Giro In Burgundy: Part One Tour de France Warm Up

We have been anticipating the arrival of the new Giro Aether helmet for weeks, and now with the start of the Tour de France upon us, what better place to give it a test ride than in the heart of France. And while this year’s Tour may well start in the western Vendée region, no place better represents France’s heart than the historic Burgundy region.

Word/Images: James Startt

 Today major autoroutes intersect the region, but they are simply a modern extension of this centuries-old crossroad. Pulling out of Paris through midweek traffic, we typed the city of Beaune into the GPS and as congestion eased on the A6, we made our way towards this historic town that is in many ways the capital of Burgundy. For some, Burgundy is the cradle of French civilization. Its colorful villages with ornate rooftops speak of its rich and bustling past during the Feudal and Medieval periods. And thanks largely to generations of great wine producers, Burgundy remains an agricultural paradise today.

 But while its pristine villages and expansive wine vineyards are celebrated on photographs and post cards around the world, the terrain can be plenty challenging to cyclists.

 “The winds can really pick up here,” says Olivier, a former amateur champion of Burgundy and our test rider on this day. “And these narrow little roads throughout the vineyards are steep and rugged.”

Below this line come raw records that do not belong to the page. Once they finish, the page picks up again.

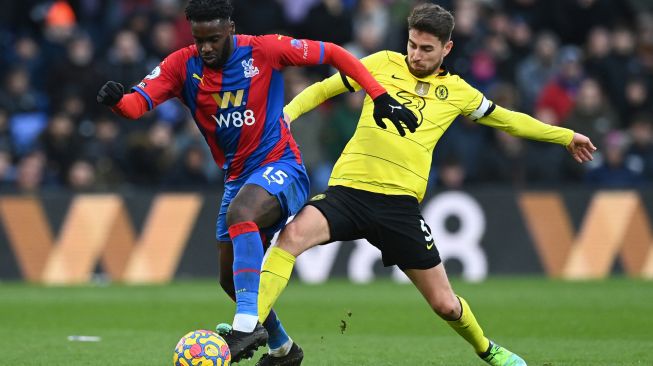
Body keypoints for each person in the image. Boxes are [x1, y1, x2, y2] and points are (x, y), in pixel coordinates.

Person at [252, 4, 596, 366]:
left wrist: (565, 136)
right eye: (412, 44)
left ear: (447, 48)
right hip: (348, 192)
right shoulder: (383, 62)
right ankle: (250, 324)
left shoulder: (458, 92)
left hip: (398, 207)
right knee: (289, 240)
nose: (415, 54)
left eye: (426, 48)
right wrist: (286, 115)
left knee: (445, 305)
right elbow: (324, 88)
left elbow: (509, 122)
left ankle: (487, 349)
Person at [96, 0, 417, 365]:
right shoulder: (181, 66)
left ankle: (247, 325)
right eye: (200, 40)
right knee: (231, 280)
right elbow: (137, 105)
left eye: (214, 39)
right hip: (237, 178)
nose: (206, 48)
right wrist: (117, 101)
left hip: (283, 166)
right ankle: (282, 349)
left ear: (230, 29)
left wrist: (379, 96)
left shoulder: (263, 50)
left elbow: (336, 53)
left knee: (242, 214)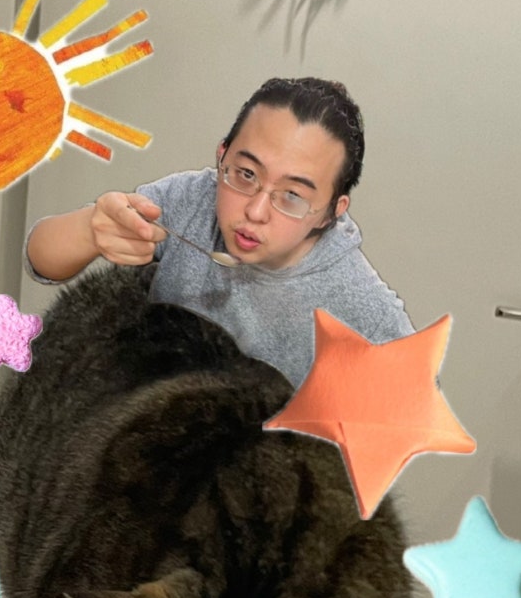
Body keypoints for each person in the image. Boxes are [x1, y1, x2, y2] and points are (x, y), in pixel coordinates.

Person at [24, 77, 414, 389]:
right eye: (245, 174)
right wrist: (91, 229)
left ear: (331, 212)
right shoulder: (190, 200)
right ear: (222, 153)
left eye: (292, 196)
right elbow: (39, 259)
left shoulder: (360, 302)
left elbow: (409, 401)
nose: (255, 211)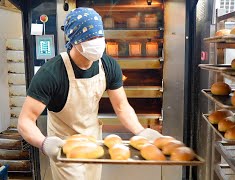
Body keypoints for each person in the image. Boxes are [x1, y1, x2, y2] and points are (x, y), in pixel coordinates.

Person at [18, 7, 162, 180]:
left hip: (94, 142)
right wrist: (44, 143)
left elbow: (122, 107)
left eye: (100, 36)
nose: (98, 41)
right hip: (64, 145)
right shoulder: (51, 73)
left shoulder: (108, 66)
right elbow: (25, 120)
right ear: (75, 38)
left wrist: (140, 131)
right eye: (91, 37)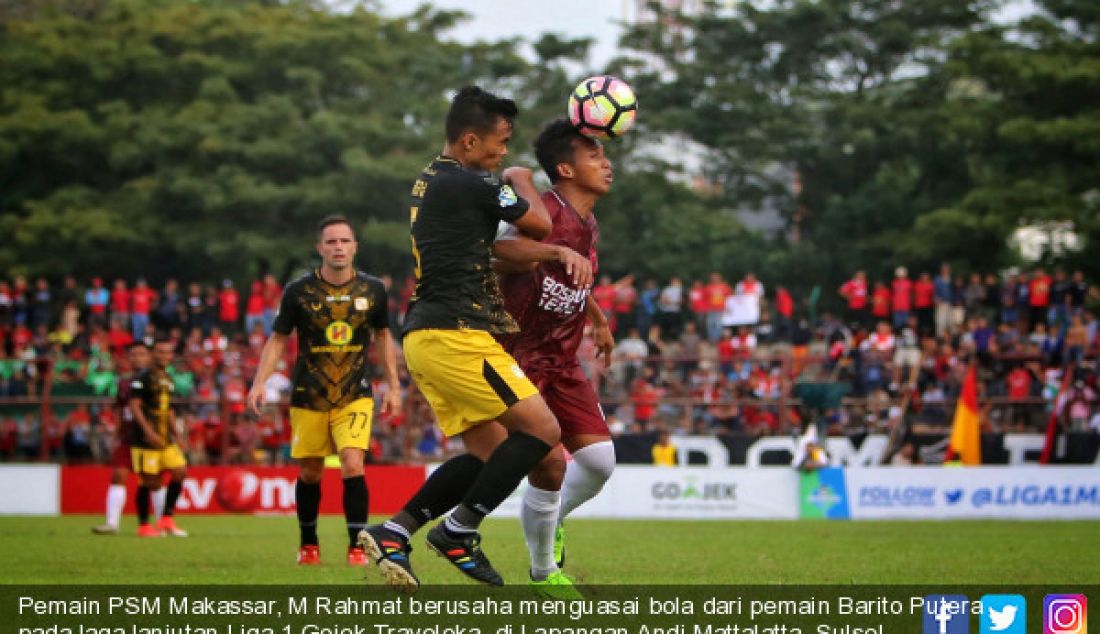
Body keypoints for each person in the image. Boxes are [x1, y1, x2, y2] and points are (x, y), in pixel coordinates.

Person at [359, 85, 558, 591]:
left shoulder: (432, 178)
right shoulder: (475, 182)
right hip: (457, 334)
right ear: (470, 141)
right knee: (541, 432)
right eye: (500, 142)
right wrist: (518, 179)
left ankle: (395, 530)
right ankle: (459, 529)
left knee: (491, 453)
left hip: (430, 334)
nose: (504, 153)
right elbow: (540, 223)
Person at [491, 119, 616, 595]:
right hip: (517, 358)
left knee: (601, 462)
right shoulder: (541, 210)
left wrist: (599, 320)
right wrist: (552, 251)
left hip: (562, 361)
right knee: (549, 466)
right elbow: (497, 251)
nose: (606, 163)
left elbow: (573, 274)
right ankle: (544, 572)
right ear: (565, 168)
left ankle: (551, 517)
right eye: (593, 156)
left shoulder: (589, 222)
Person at [247, 215, 400, 566]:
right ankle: (308, 544)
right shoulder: (298, 291)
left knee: (352, 462)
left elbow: (382, 337)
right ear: (320, 248)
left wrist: (392, 385)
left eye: (344, 241)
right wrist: (259, 382)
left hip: (355, 392)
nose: (338, 248)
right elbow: (278, 338)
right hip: (308, 392)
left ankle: (357, 546)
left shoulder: (373, 290)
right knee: (311, 471)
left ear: (355, 247)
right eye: (331, 242)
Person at [129, 337, 189, 537]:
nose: (164, 356)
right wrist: (148, 431)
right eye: (160, 352)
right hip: (146, 439)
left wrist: (177, 435)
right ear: (153, 354)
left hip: (166, 439)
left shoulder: (168, 379)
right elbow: (134, 406)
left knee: (180, 471)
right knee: (149, 481)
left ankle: (166, 518)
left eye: (167, 352)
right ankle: (144, 525)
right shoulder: (143, 377)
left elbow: (169, 409)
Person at [92, 342, 154, 535]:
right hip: (128, 435)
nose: (137, 358)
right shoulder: (123, 383)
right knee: (118, 475)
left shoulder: (157, 380)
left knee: (153, 480)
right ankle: (112, 523)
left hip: (150, 436)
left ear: (149, 357)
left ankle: (163, 522)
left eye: (142, 354)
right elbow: (120, 411)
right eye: (134, 355)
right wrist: (116, 435)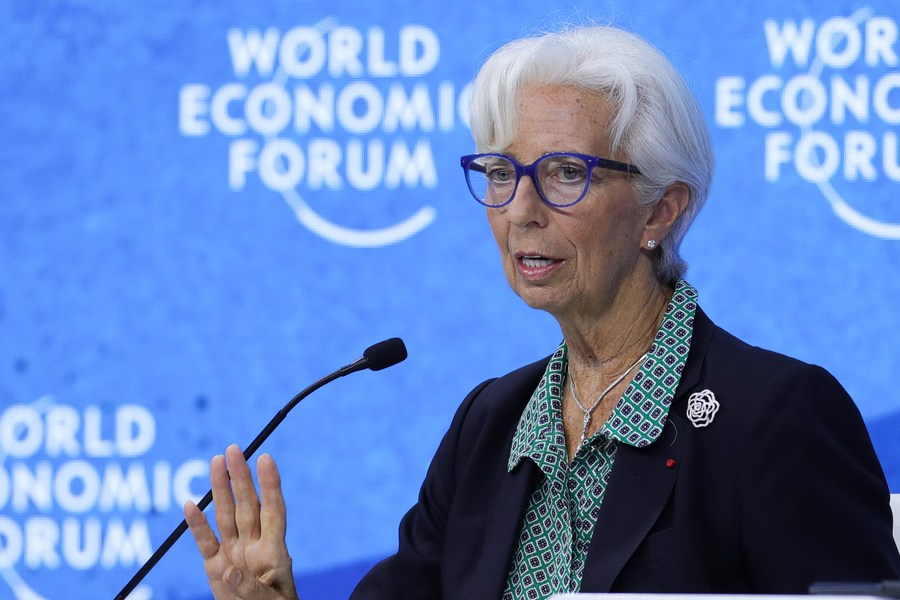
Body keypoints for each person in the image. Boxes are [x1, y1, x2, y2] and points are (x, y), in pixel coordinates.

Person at [184, 25, 900, 599]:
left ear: (660, 210)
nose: (521, 210)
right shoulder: (489, 426)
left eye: (565, 173)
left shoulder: (773, 415)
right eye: (502, 173)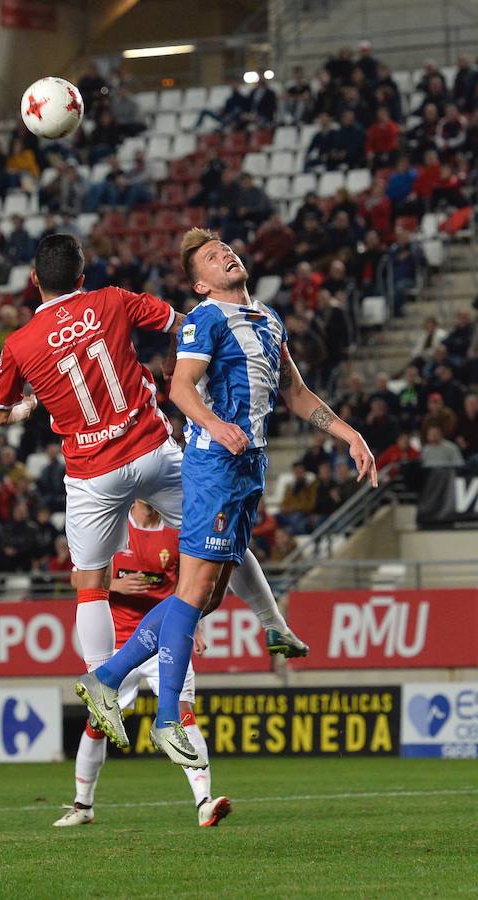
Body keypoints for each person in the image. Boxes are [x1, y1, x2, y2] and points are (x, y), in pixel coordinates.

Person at [0, 234, 309, 747]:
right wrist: (171, 365)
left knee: (90, 584)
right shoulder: (114, 300)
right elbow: (185, 327)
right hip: (151, 452)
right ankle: (271, 621)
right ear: (81, 276)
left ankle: (104, 692)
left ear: (34, 281)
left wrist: (32, 406)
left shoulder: (18, 345)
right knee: (220, 535)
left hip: (92, 473)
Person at [77, 228, 376, 765]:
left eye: (227, 250)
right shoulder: (203, 320)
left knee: (206, 598)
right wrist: (215, 426)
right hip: (214, 466)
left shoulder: (267, 318)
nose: (227, 256)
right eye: (214, 257)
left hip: (248, 469)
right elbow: (181, 387)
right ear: (199, 282)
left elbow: (295, 391)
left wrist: (349, 434)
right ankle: (166, 718)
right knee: (192, 595)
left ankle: (107, 678)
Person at [54, 501, 231, 829]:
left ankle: (204, 802)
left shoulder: (176, 530)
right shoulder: (114, 526)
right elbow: (77, 578)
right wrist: (115, 585)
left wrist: (197, 626)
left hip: (167, 639)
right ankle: (83, 805)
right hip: (119, 645)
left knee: (182, 713)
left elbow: (191, 587)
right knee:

 While we savored an evening meal of the region’s legendary Beouf Bourguignon on one of the town’s many outdoor terraces, we were eager to start our first ride before the early summer sun’s kicked into high gear. And it seemed only fitting to start our ride in the heart of the legendary Hospices de Beaune, a historic almshouse, or hospital for the poor dating back to the 15thcentury. Here, under its ornate rooftop, an annual wine auction served to pay the costs. And while the hospital long outgrew these medieval confines, the wine auction is still very much an institution.

 Getting out of town is easy in Beaune as we opted to ride southward into the hills on our way towards the neighboring village Pommard, just one of many towns here boasting an international reputation for their wine.

 It came as little surprise that we were almost instantly surrounded by a deep expanse of colorful vineyards, and Olivier was instantly at home. “Riding through the vineyards is always special,” he said. “It is just so visually stunning and diverse. The vineyards themselves offer a sort of never-ending order, but on the road, that order is constantly changing as the roads are constantly climbing and descending. They are plenty challenging as the climbs are steep and the descents are technical. Careful though! If you are looking for good roads, don’t come here! These are farm roads that are still very much in use.”

 Indeed as Olivier cruised out of Beaune into the hills, it was evident that for those living here, it was very much a working day. Specially designed tractors moved constantly through the vineyards in an apparent hive of activity. Meanwhile as Olivier powered over some of the climbs, his racing days suddenly did not seem so far behind him. And he was loving his fresh Giro kit. “These Prolight Techlace shoes were simply love at first sight. And in terms of performance they are amazing. They breathe really well in this heat and are just so light and stiff that they inspire speed. And I love the new Aether helmet!. I’ve probably had over a dozen Giro helmets over the years. And the Aether definitely takes it a step further. It’s incredibly light, with huge air vents. I could really feel the air passing through. But you can also tell that it is super solid. It’s pure Giro!”

 Descending out of the hillside, the Château de Pommard could soone be spotted in the distance, standing distinctively above the otherwise small village. And as we rode through the village and past the château, it was hard to escape its shadows.

 And while Oliver powered over these rustic roads he was starting to think of a convenient lunch stop. “And this is making me thirsty,” he added as he neared the end of this morning’s ride. “Do you think that the château would mind if we showed up for wine tasting in our cycling togs?”